3- Préjudice esthétique définitif
La MACIF ne conteste pas la somme retenue par le tribunal de 1 500 euros, pour un préjudice quantifié à 0,5/7 par l'expert, soit 750 euros pour M. [C].
- sur les autres demandes
La demande de la MACIF visant à voir condamner M. [C] à lui restituer le trop perçu est sans objet, dès lors que l'arrêt vaut titre de restitution.
M. [C], qui succombe principalement en son appel, conservera la charge des dépens de la procédure d'appel. L'équité commande de ne pas faire application de l'article 700 du code de procédure civile.
PAR CES MOTIFS
La cour, statuant publiquement, par arrêt réputé contradictoire, après en avoir délibéré conformément à la loi :
Infirme le jugement en toutes ses dispositions, sauf en ce qu'il a fixé à 40 000 euros avant réduction du droit à indemnisation l'incidence professionnelle de M. [C], l'article 700 du code de procédure civile et les dépens de première instance,
et statuant de nouveau,
Dit que M. [C] a commis une faute qui réduit de 50 % son droit à indemnisation,
Fixe comme suit le préjudice de M. [C], après réduction de son droit à indemnisation et imputation de la créance de la caisse primaire d'assurance maladie :
- dépenses de santé actuelles : 1,50 euros,
- incidence professionnelle : 0 euros,
- déficit fonctionnel temporaire : 1 741 euros,
- souffrances endurées : 3 000 euros,
- préjudice esthétique temporaire : 500 euros,
- déficit fonctionnel permanent : 0 euros,
- préjudice esthétique permanent : 750 euros,
- préjudice d'agrément : 1 000 euros,
Déboute M. [C] de sa demande relative aux pertes de gains professionnels futurs,
Dit n'y avoir lieu à condamnation de la MACIF et de Mme [Z], du fait de la provision versée,
Déboute la MACIF de sa demande de condamnation,
Dit n'y avoir lieu à application de l'article 700 du code de procédure civile,
Condamne M. [C] aux dépens de la procédure d'appel.

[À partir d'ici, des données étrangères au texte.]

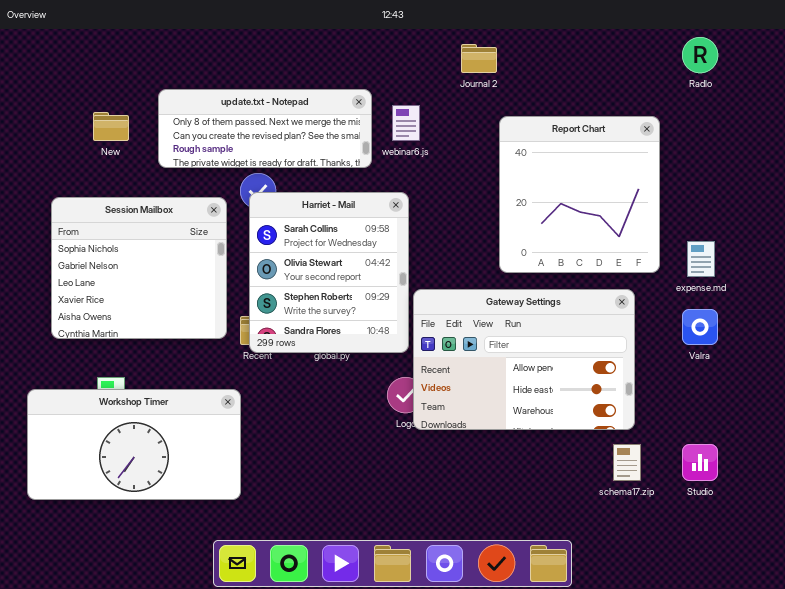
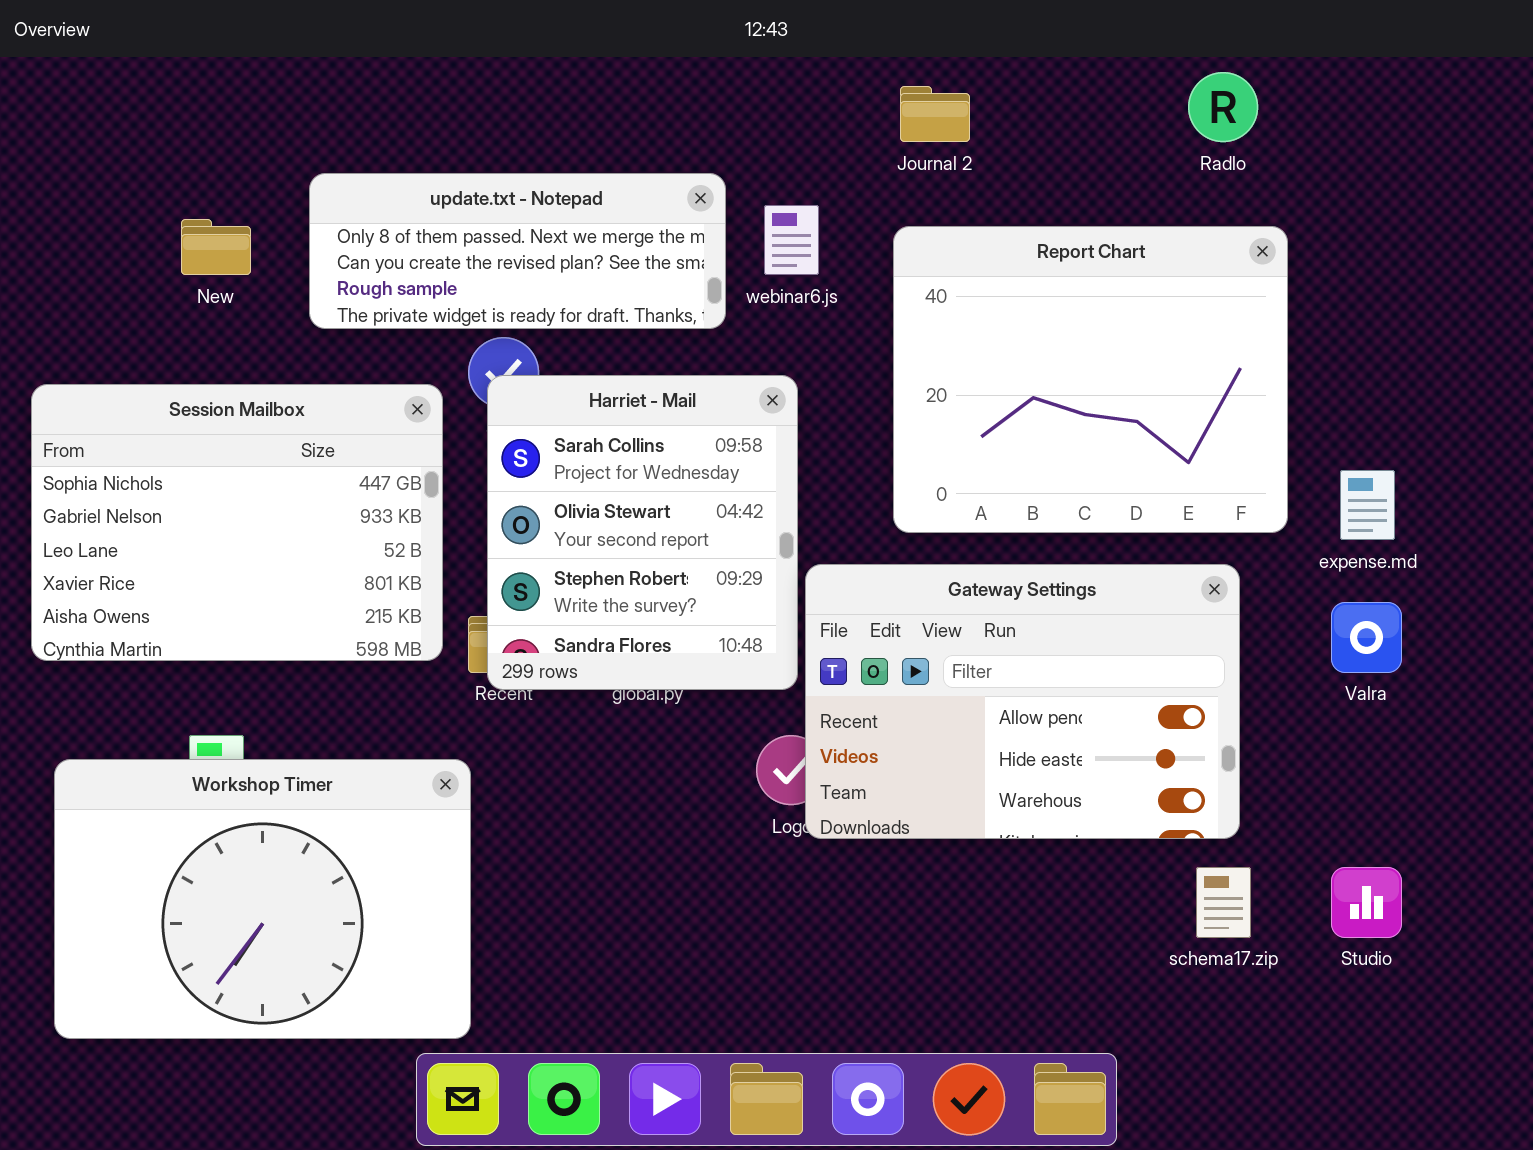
Radlo: [682,37,718,73] -> [1188,72,1258,142], moved
Report Chart: [499,116,660,273] -> [893,226,1288,533], resized
Session Mailbox: [51,197,227,339] -> [31,384,443,661], resized
Workshop Timer: [27,389,241,500] -> [54,759,471,1039], resized

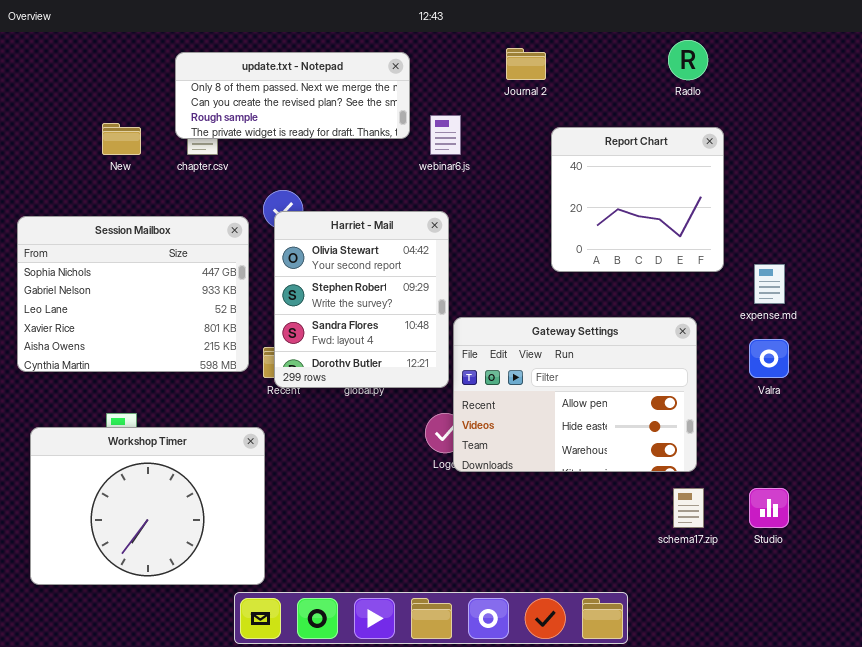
update.txt - Notepad: [309,173,726,329] -> [175,52,410,139], moved
Report Chart: [893,226,1288,533] -> [551,127,724,272], resized
Harriet - Mail: [487,375,798,690] -> [274,211,449,388], scrolled down 1 row

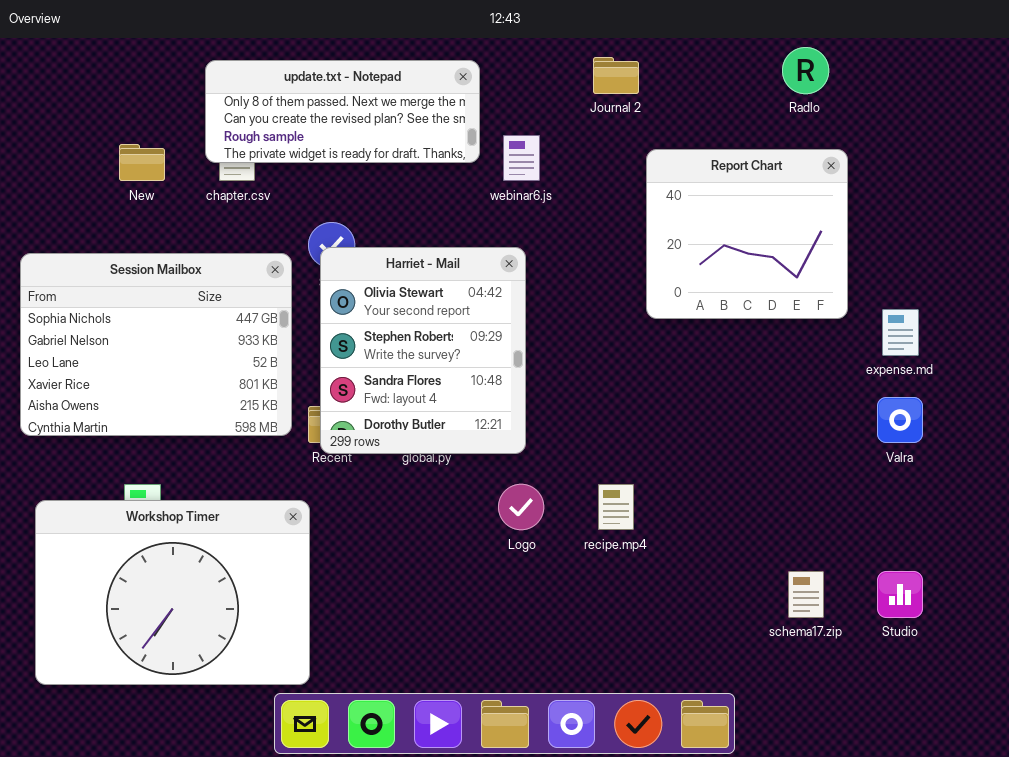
Gateway Settings: [453,317,697,472] -> none, closed

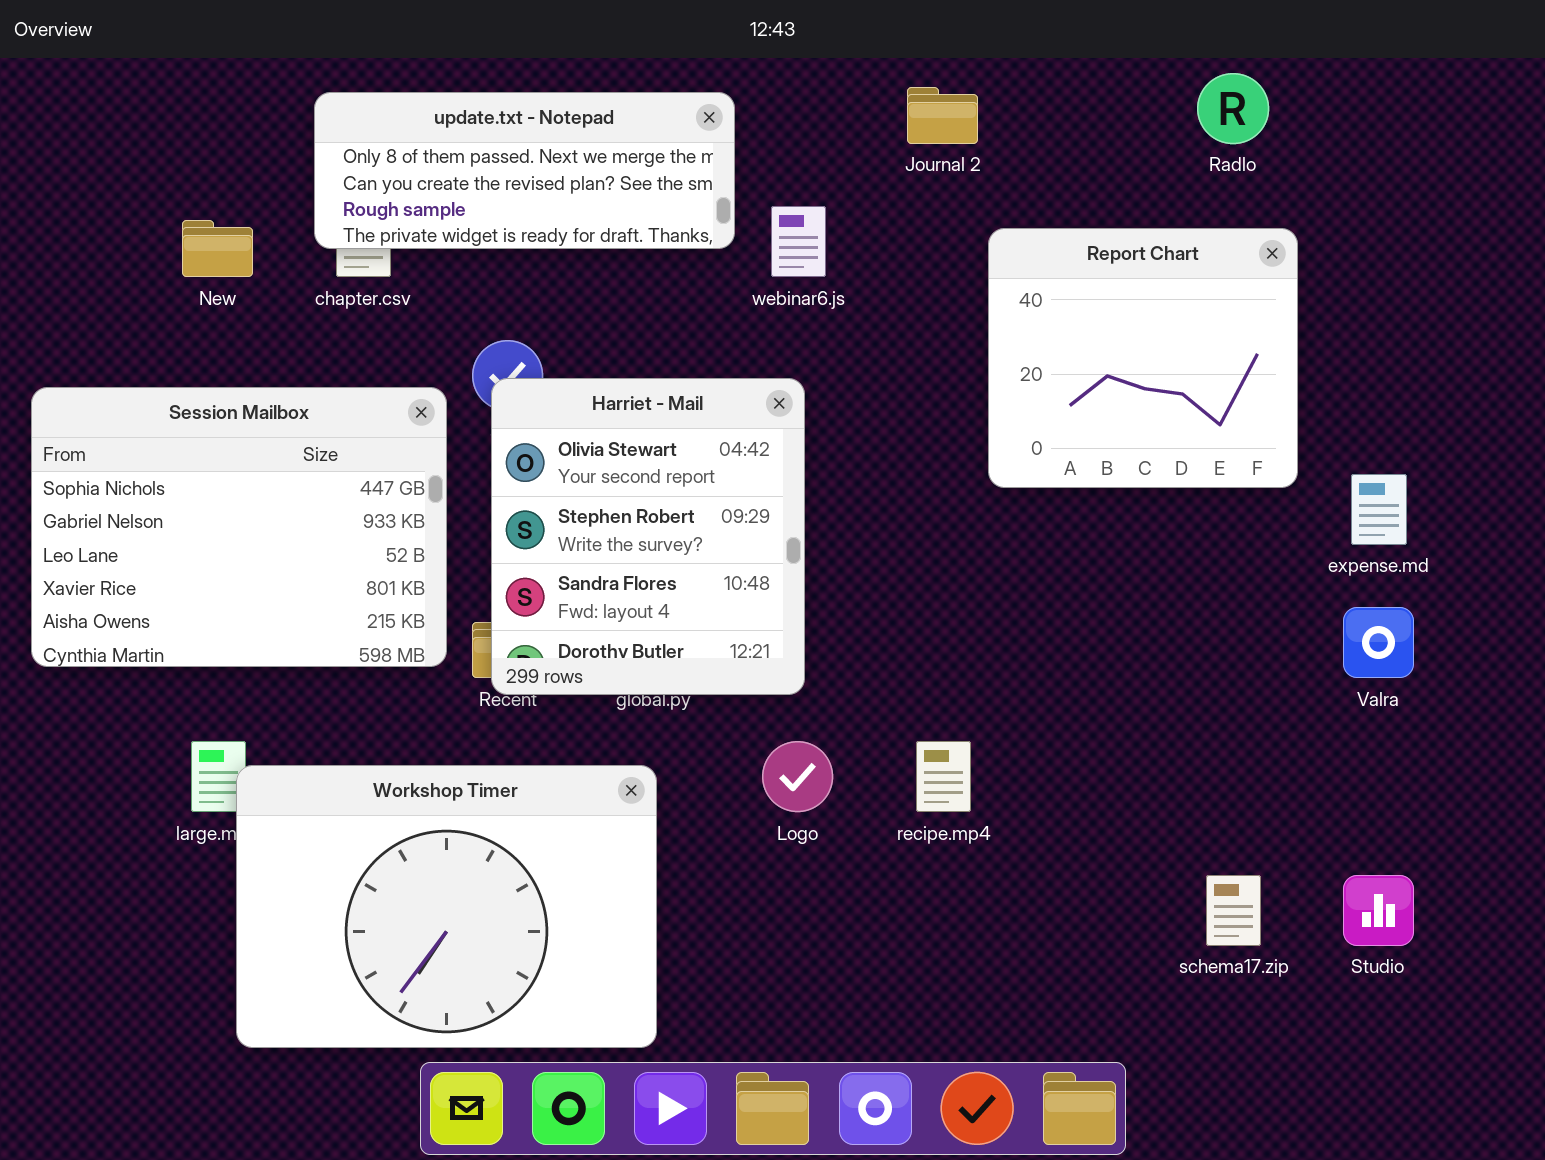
Workshop Timer: [35,500,310,685] -> [236,765,657,1048], moved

Prononcé par mise à disposition de l'arrêt au greffe de la Cour, les parties en ayant été préalablement avisées dans les conditions prévues au deuxième alinéa de l'article 450 du code de procédure civile.
Arrêt signé par Mme Emmanuèle Cardona, Présidente de la deuxième chambre civile et par la Greffière,Caroline Bertolo, à laquelle la minute de la décision a été remise par le magistrat signataire.